**EXERCISE DIRECTIONS**
The listing below should be reproduced precisely, except for its images.

________

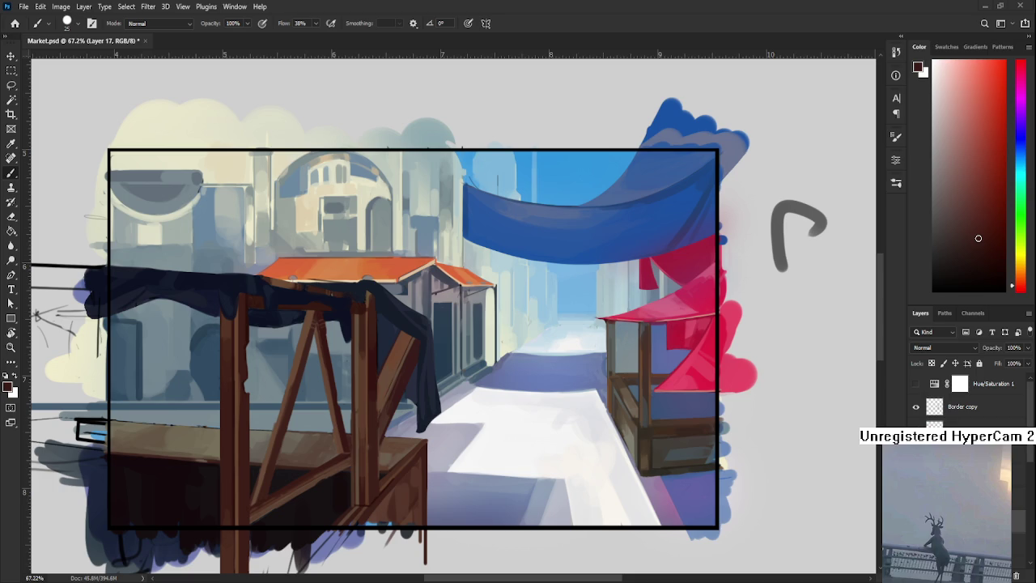
# Zoom in on the lower-left market stall and rotate the canvas view to about 48°.
pyautogui.scroll(2, 408, 361)
pyautogui.moveTo(431, 273); pyautogui.dragTo(516, 292)
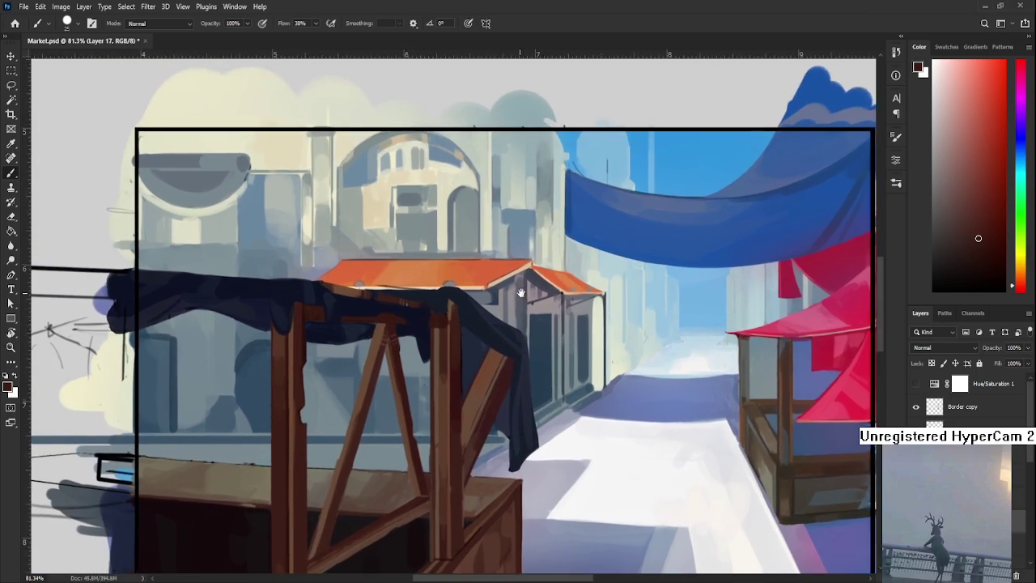
pyautogui.scroll(1, 408, 308)
pyautogui.scroll(2, 408, 307)
pyautogui.scroll(-2, 408, 308)
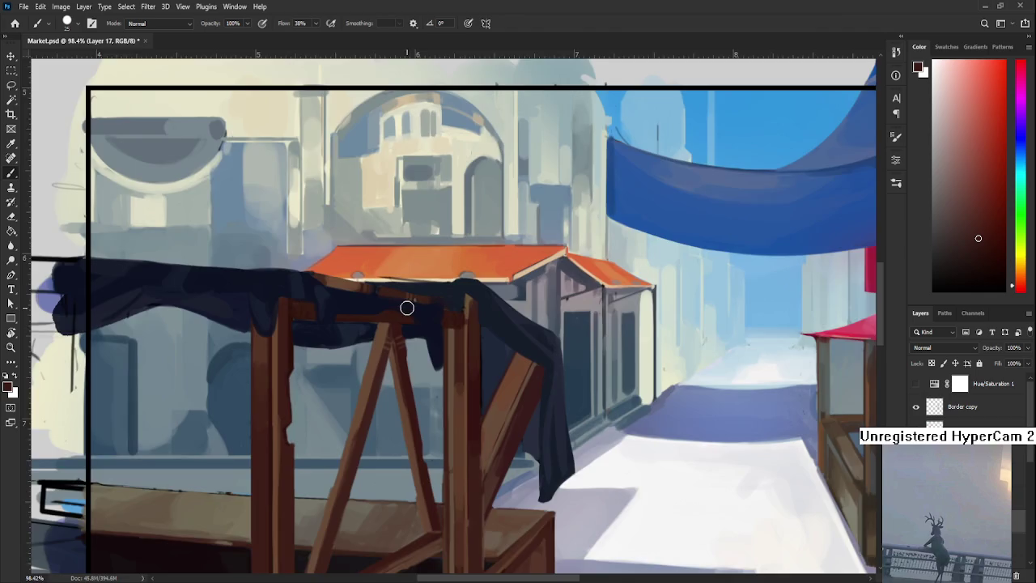
pyautogui.scroll(-4, 408, 307)
pyautogui.moveTo(407, 307)
pyautogui.mouseDown()
pyautogui.moveTo(501, 304)
pyautogui.moveTo(456, 317)
pyautogui.mouseUp()
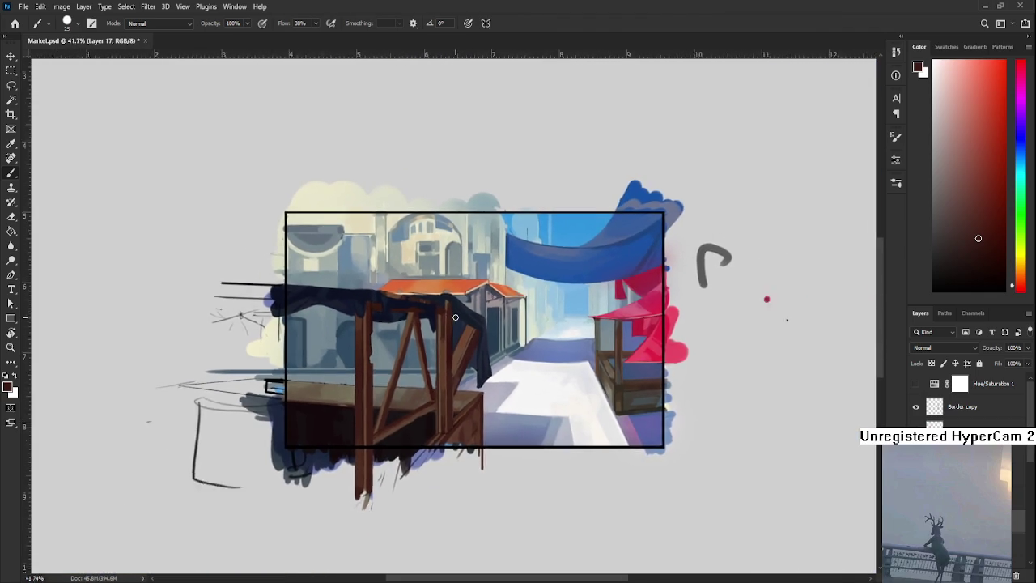
pyautogui.scroll(-3, 456, 317)
pyautogui.scroll(2, 456, 318)
pyautogui.scroll(3, 455, 317)
pyautogui.scroll(-1, 499, 362)
pyautogui.moveTo(499, 362); pyautogui.dragTo(601, 359)
pyautogui.scroll(3, 456, 421)
pyautogui.scroll(1, 388, 432)
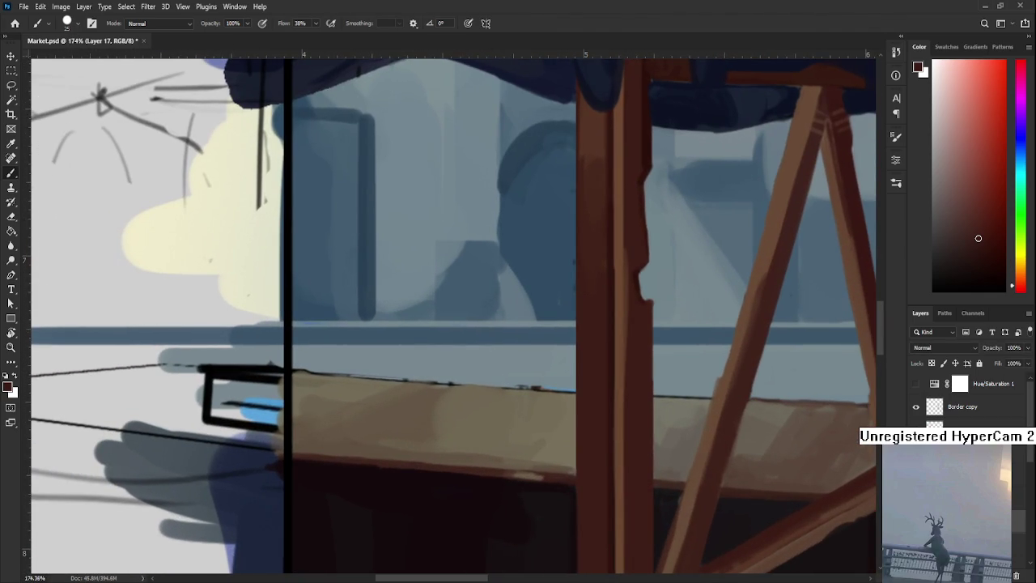
pyautogui.press('r')
pyautogui.moveTo(485, 407)
pyautogui.mouseDown()
pyautogui.moveTo(423, 509)
pyautogui.moveTo(280, 470)
pyautogui.moveTo(423, 445)
pyautogui.mouseUp()
# Erase a thin strip of the stall's dark vertical edge.
pyautogui.press('e')
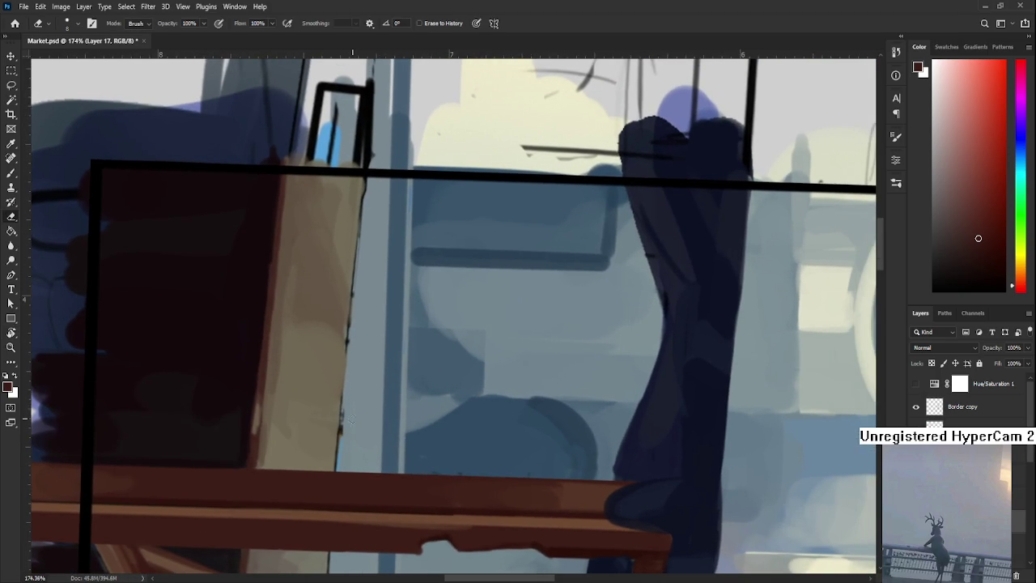
pyautogui.moveTo(341, 438); pyautogui.dragTo(341, 404)
pyautogui.scroll(4, 353, 324)
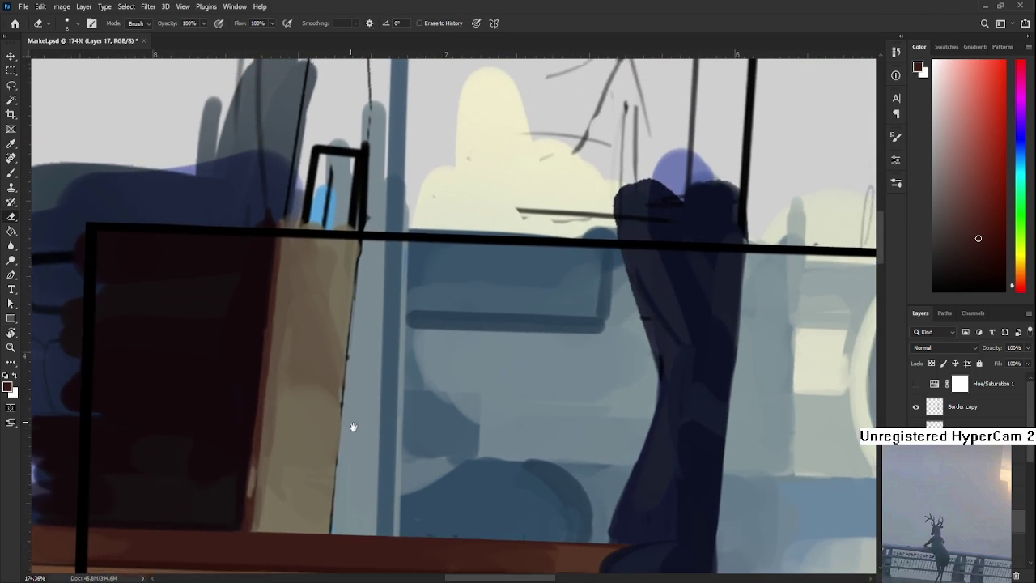
# Sample light beige from the stall and paint it over the edge's dark outline.
pyautogui.press('b')
pyautogui.keyDown('alt'); pyautogui.click(348, 279); pyautogui.keyUp('alt')
pyautogui.moveTo(346, 257); pyautogui.dragTo(340, 340)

________

**EXERCISE RESULT**
# Zoom in on the lower-left market stall and rotate the canvas view to about 48°.
pyautogui.scroll(2, 408, 361)
pyautogui.moveTo(431, 273); pyautogui.dragTo(516, 292)
pyautogui.scroll(1, 408, 308)
pyautogui.scroll(2, 408, 307)
pyautogui.scroll(-2, 408, 308)
pyautogui.scroll(-4, 408, 307)
pyautogui.moveTo(407, 307)
pyautogui.mouseDown()
pyautogui.moveTo(501, 304)
pyautogui.moveTo(456, 317)
pyautogui.mouseUp()
pyautogui.scroll(-3, 456, 317)
pyautogui.scroll(2, 456, 318)
pyautogui.scroll(3, 455, 317)
pyautogui.scroll(-1, 499, 362)
pyautogui.moveTo(499, 362); pyautogui.dragTo(601, 359)
pyautogui.scroll(3, 456, 421)
pyautogui.scroll(1, 388, 432)
pyautogui.press('r')
pyautogui.moveTo(485, 407)
pyautogui.mouseDown()
pyautogui.moveTo(423, 509)
pyautogui.moveTo(280, 470)
pyautogui.moveTo(423, 445)
pyautogui.mouseUp()
# Erase a thin strip of the stall's dark vertical edge.
pyautogui.press('e')
pyautogui.moveTo(341, 438); pyautogui.dragTo(341, 404)
pyautogui.scroll(4, 353, 324)
# Sample light beige from the stall and paint it over the edge's dark outline.
pyautogui.press('b')
pyautogui.keyDown('alt'); pyautogui.click(348, 279); pyautogui.keyUp('alt')
pyautogui.moveTo(346, 257); pyautogui.dragTo(340, 340)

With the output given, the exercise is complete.